— Records shown —
-------------------------
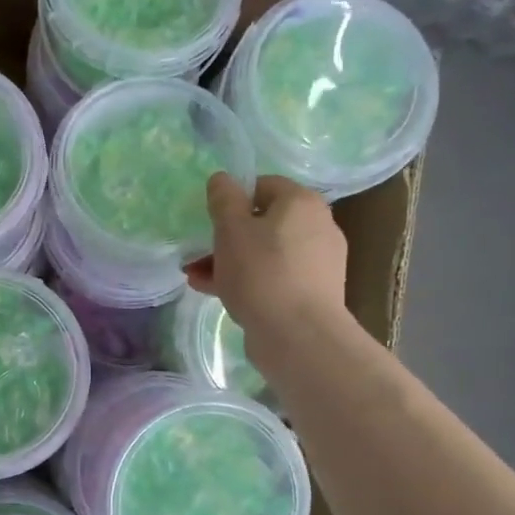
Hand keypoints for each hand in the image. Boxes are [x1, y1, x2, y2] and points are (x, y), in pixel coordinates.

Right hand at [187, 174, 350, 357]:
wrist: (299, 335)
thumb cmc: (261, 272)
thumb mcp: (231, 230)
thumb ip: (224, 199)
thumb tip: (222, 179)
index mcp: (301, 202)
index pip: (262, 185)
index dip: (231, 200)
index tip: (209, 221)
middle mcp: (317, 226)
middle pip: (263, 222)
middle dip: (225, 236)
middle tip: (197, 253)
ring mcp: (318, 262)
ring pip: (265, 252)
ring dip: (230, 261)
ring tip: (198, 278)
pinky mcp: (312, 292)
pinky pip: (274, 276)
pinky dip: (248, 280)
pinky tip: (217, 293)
-------------------------
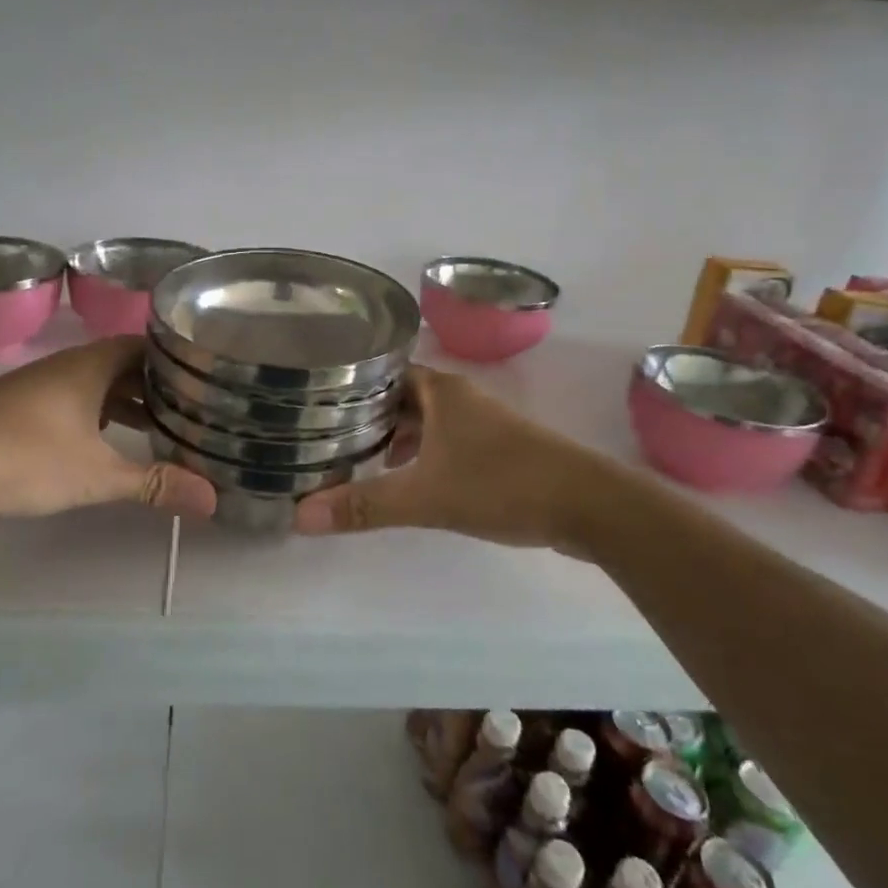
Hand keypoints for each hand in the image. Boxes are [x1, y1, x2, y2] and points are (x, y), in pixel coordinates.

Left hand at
-------------------------
Only one stretch of the data above is needed. Restate it word for word, from the line containing "index dip: (231, 200)" through the line containing "pinky tip: (217, 293)", both ends included.

index dip: (231, 200)
index tip: (209, 221)
middle mcp: (317, 226)
middle pip: (263, 222)
middle dip: (225, 236)
middle tip: (197, 253)
ring mcp: (318, 262)
ring pip: (265, 252)
ring dip: (230, 261)
ring tip: (198, 278)
pinky mcp: (312, 292)
pinky pip: (274, 276)
pinky dip: (248, 280)
pinky tip: (217, 293)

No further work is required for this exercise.